Gather every line of the rows below that contains the word "pelo", treating uppercase and lowercase as different.

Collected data
= Beginning of Section =

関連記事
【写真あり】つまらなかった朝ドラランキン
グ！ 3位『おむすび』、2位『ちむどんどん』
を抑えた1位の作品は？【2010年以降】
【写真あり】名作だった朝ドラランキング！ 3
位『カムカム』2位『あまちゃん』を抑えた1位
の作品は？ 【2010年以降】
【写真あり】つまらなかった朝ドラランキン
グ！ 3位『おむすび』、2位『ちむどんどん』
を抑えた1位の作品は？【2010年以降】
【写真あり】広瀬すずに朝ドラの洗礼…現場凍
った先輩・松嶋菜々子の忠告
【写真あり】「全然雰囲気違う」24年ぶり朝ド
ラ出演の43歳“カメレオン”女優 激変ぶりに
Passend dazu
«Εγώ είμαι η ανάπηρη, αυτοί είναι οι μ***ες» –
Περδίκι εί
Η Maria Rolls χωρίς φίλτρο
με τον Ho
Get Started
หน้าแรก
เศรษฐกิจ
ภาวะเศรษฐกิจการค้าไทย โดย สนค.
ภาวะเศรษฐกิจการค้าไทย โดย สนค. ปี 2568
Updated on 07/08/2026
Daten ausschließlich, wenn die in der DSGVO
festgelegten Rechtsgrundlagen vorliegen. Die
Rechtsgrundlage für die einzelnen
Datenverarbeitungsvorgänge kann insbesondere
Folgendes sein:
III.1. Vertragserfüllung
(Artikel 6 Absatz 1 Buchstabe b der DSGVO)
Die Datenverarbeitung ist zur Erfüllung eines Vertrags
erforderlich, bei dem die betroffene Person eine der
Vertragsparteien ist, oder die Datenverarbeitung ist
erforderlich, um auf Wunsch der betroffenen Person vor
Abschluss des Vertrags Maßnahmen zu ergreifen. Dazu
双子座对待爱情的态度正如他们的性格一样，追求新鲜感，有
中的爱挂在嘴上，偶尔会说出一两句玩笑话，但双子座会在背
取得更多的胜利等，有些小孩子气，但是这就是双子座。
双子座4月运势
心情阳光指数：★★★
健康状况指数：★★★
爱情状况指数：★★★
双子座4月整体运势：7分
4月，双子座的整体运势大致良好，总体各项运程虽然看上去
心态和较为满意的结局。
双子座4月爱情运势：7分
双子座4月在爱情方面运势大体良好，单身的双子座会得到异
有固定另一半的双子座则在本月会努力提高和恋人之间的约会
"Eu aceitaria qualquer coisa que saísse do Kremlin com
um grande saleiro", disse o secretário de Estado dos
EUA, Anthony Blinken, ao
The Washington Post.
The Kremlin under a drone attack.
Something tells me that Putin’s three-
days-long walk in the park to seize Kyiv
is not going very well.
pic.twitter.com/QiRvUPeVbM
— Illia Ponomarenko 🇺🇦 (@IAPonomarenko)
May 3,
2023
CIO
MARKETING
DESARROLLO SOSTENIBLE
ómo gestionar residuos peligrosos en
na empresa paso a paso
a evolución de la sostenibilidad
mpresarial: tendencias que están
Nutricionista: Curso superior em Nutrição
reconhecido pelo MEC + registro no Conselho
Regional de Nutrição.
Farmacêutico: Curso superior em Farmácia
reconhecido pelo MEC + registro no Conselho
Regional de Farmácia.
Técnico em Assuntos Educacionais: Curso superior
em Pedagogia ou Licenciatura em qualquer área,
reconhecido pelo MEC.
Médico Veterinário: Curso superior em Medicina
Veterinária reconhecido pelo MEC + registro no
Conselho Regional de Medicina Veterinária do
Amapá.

= End of Section =

Problem solution:
reconhecido pelo MEC + registro no Conselho
reconhecido pelo MEC + registro no Conselho
reconhecido pelo MEC.
Veterinária reconhecido pelo MEC + registro no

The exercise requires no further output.